8. Texas Hold ‘Em, 2017
One year later, the Libratus AI system took on four of the world’s top poker players over a three-week period in “Heads-Up No-Limit Texas Hold ‘Em” … and beat them soundly. Developed by researchers at Carnegie Mellon University, Libratus represented a major step forward in AI learning in an environment of imperfect-information game solving and which requires players to take a long-term strategy vs. seizing on short-term wins and losses.
Why do It?
AI is proving its capabilities more and more each year in the sciences, military, transportation, and business functions like Human Resources and e-commerce. One would think we’ve gone beyond the day when we ask AI to “prove” itself to us by beating us in board or computer games.
However, these exhibitions serve an important purpose. They define the capabilities, and hint at the possible perils of machine thinking and AI decision-making in ways the average person can relate to.
Knowing that AI is powering stock picks and selecting job candidates might be uninspiring to many. But when Ken Jennings, tongue-in-cheek, appends the comment, “I, for one, welcome our new computer overlords” to his Final Jeopardy answer during the Watson exhibition; it put AI into a relatable context for us all.
That’s why AI developers will and should continue to conduct these kinds of real-life demonstrations.
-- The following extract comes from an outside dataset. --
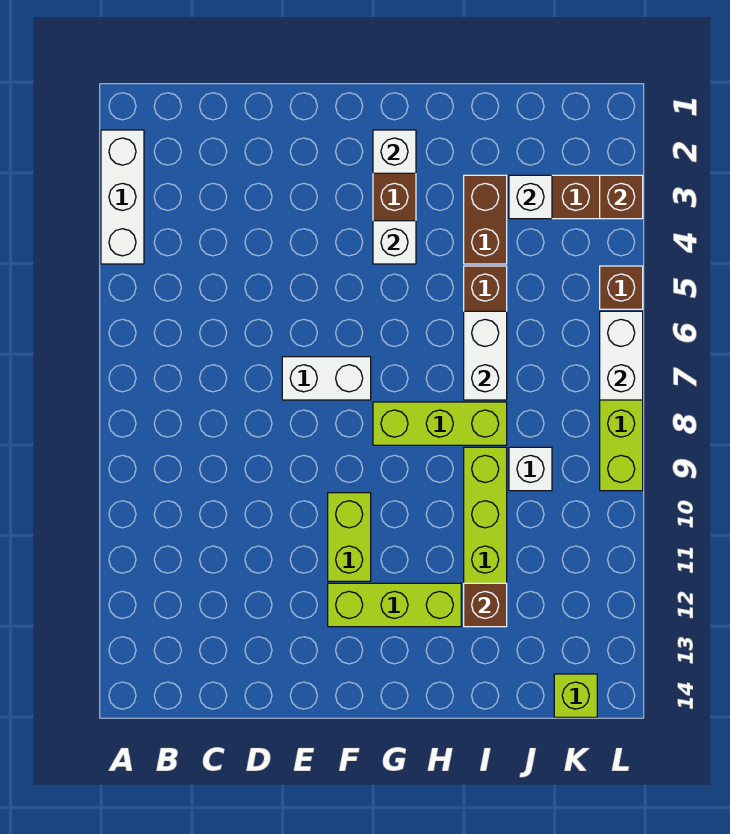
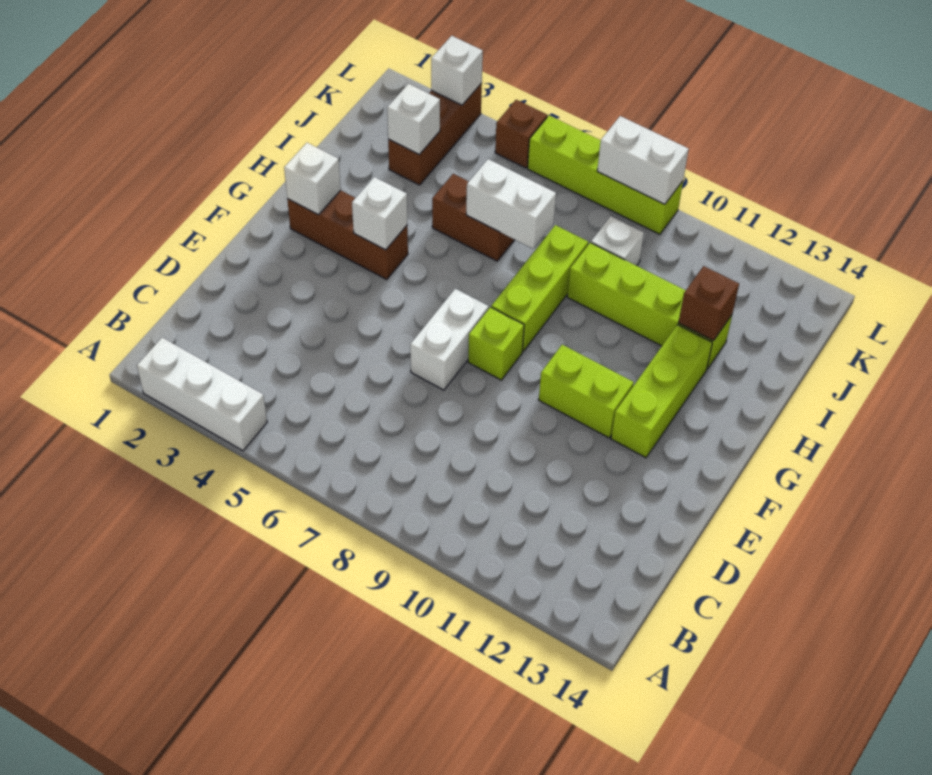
brown 1x2 brick [464,175,507,264] -> none
lime 1x1 brick [554,674,597,717] -> lime 1x1 brick moved to [468,307,524,380]
brown 1x1 brick [600,175,643,219] -> white 1x1 brick [431,36,483,105]
white 1x2 brick [600,311,643,400] -> white 1x2 brick moved to [597,116,689,204]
I wrote last year about a recent demonstration of the human-like capabilities of the GPT-3 language prediction tool. This AI program made headlines by drafting essays that read and sounded almost human-like.
But as we said at the time, AI has a long way to go. GPT-3 requires inputs and prompts. It’s a language predictor that determines, usually correctly, the thought or statement that should logically come next given what it’s presented with.
And like all AI, GPT-3 is an example of GOFAI, “good old-fashioned artificial intelligence.” We haven’t progressed much beyond these systems that are based on programmed learning and representational information about the world, rather than intelligently perceived information – wisdom that’s accumulated just like the human brain would gather and process it.
In that sense, AI will still remain artificial until it can defeat a human being in the Game of Life – and I don’t mean the Hasbro version!